======== MATERIALS PROVIDED

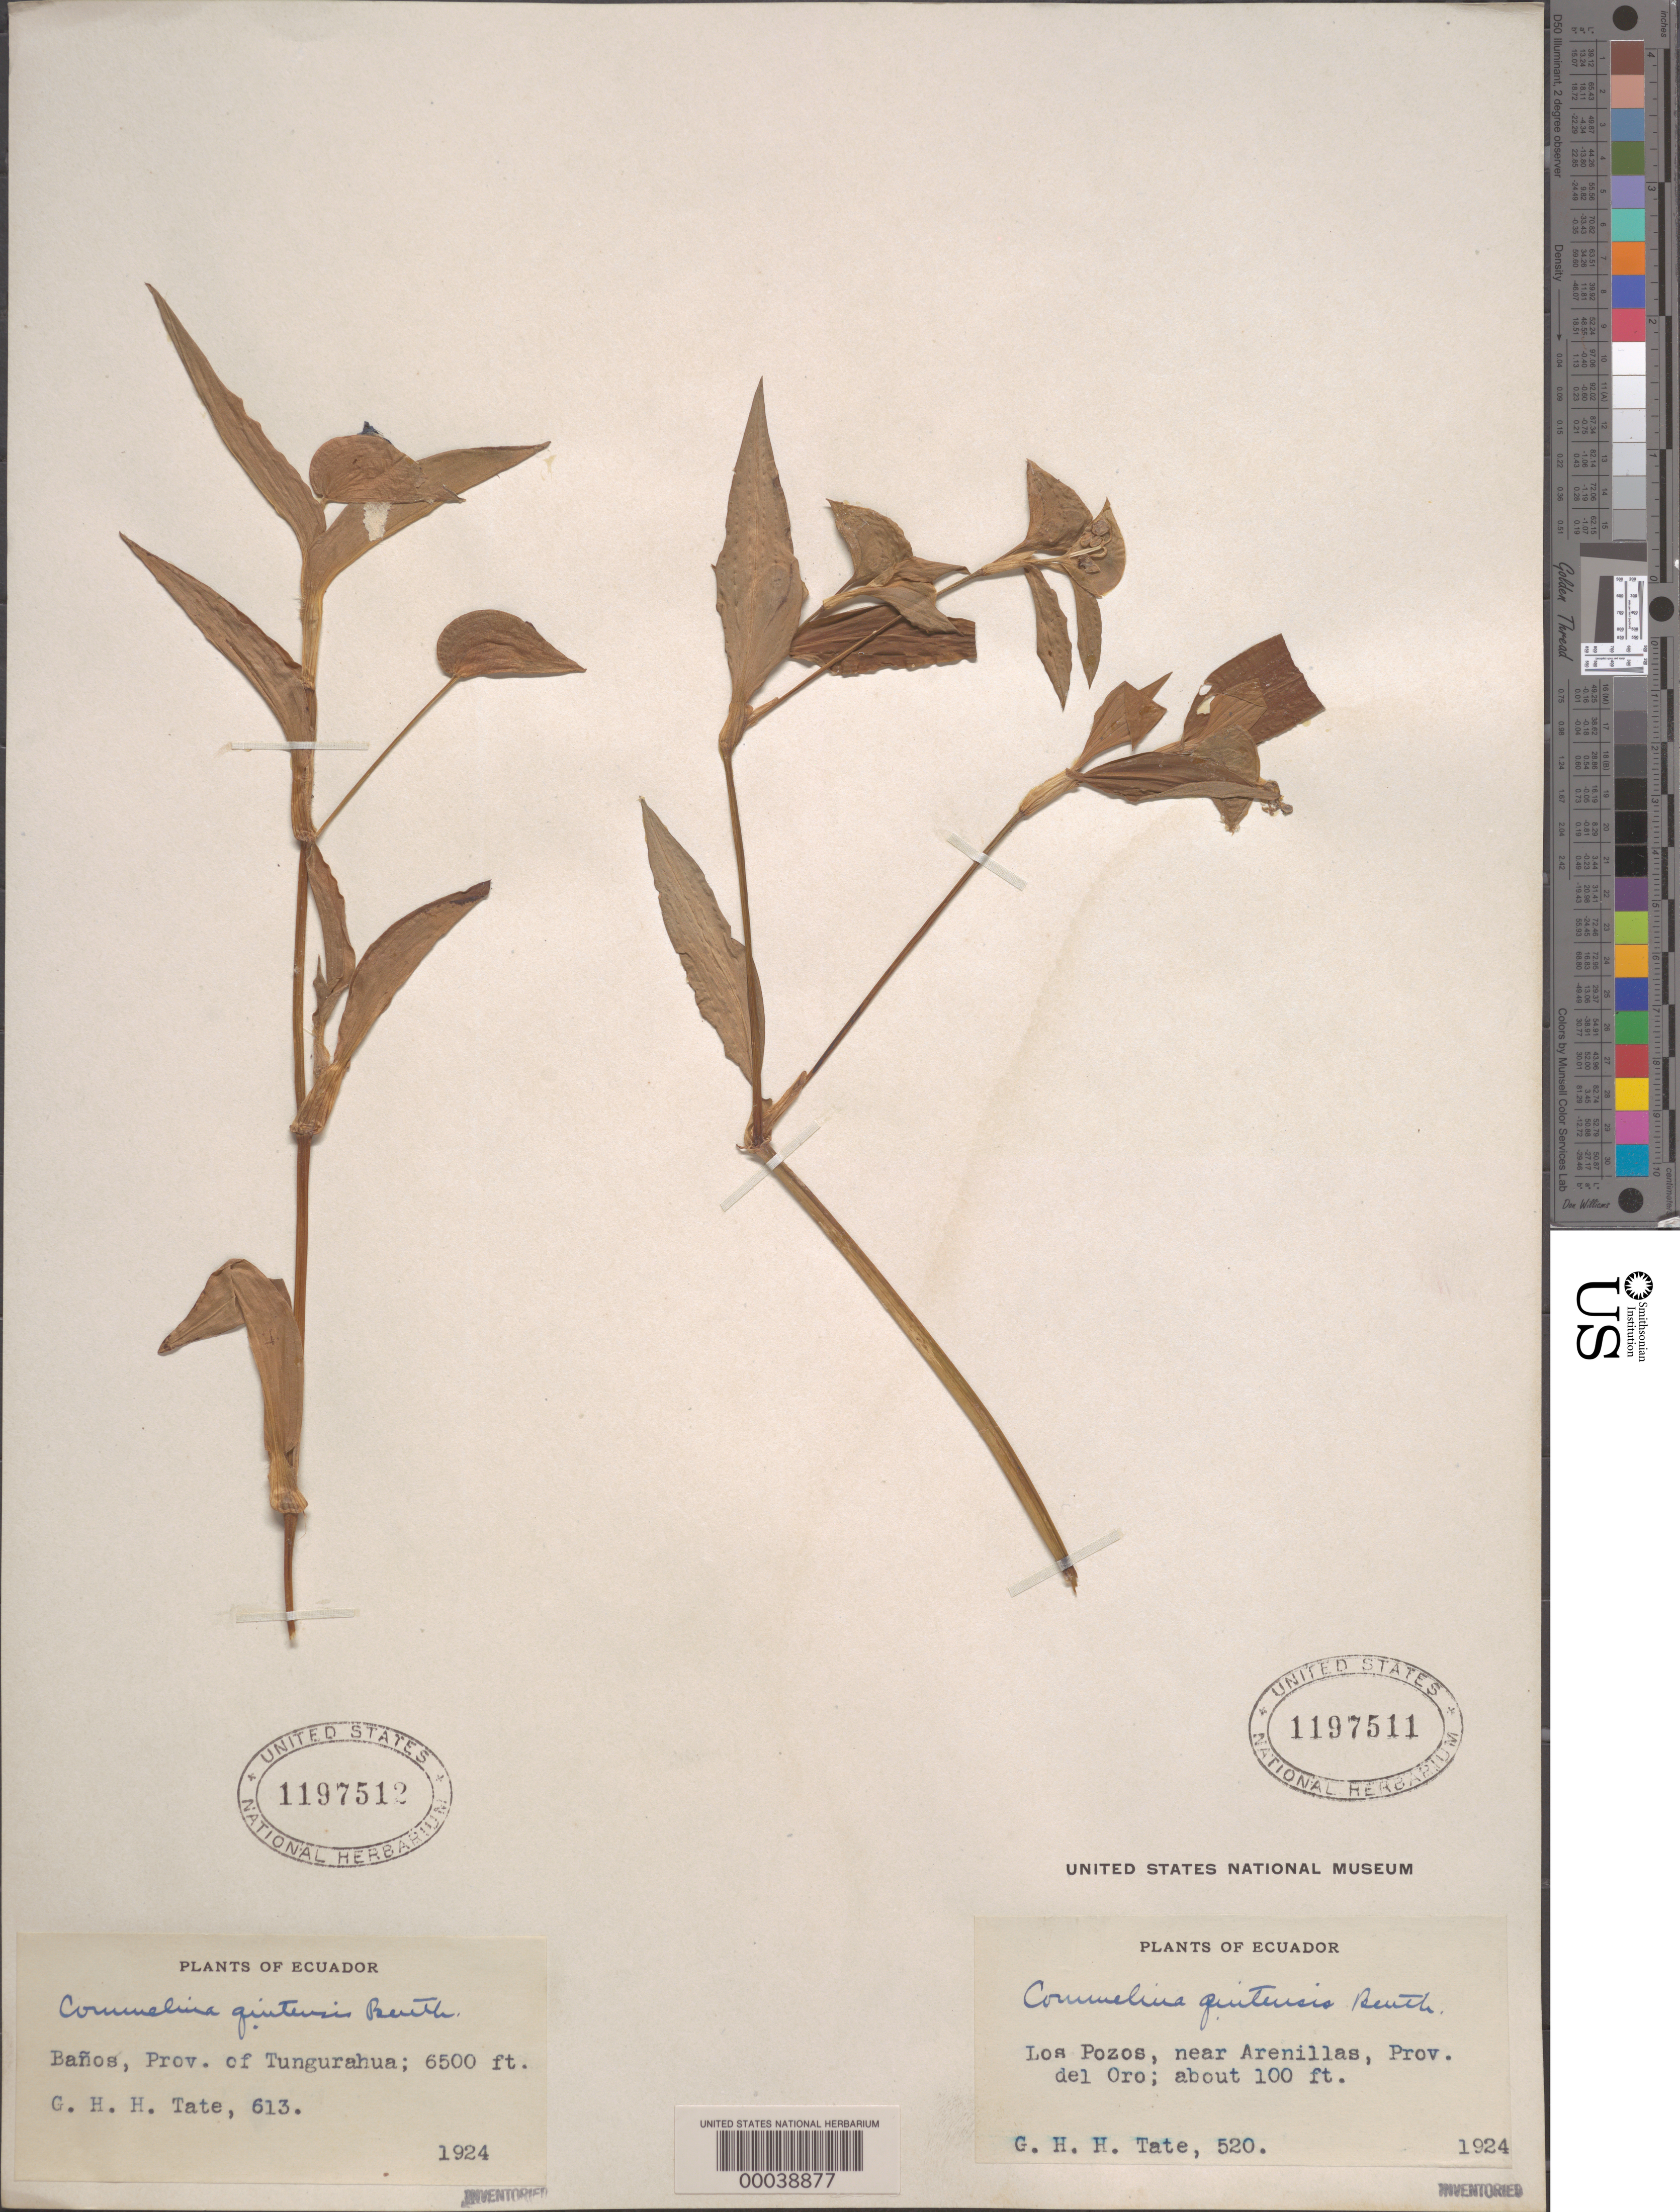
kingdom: Plantae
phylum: Tracheophyta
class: Liliopsida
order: Commelinales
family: Commelinaceae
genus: Commelina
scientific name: Commelina quitensis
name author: Benth.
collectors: G. Tate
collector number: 520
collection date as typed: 1924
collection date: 1924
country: Ecuador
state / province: El Oro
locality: Los Pozos, near Arenillas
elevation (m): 31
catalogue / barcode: US 1197511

================

WORK INSTRUCTIONS —
Can you copy out every line of the records above word for word, omitting the pictures?

RESULT —
kingdom: Plantae
phylum: Tracheophyta
class: Liliopsida
order: Commelinales
family: Commelinaceae
genus: Commelina
scientific name: Commelina quitensis
name author: Benth.
collectors: G. Tate
collector number: 520
collection date as typed: 1924
collection date: 1924
country: Ecuador
state / province: El Oro
locality: Los Pozos, near Arenillas
elevation (m): 31
catalogue / barcode: US 1197511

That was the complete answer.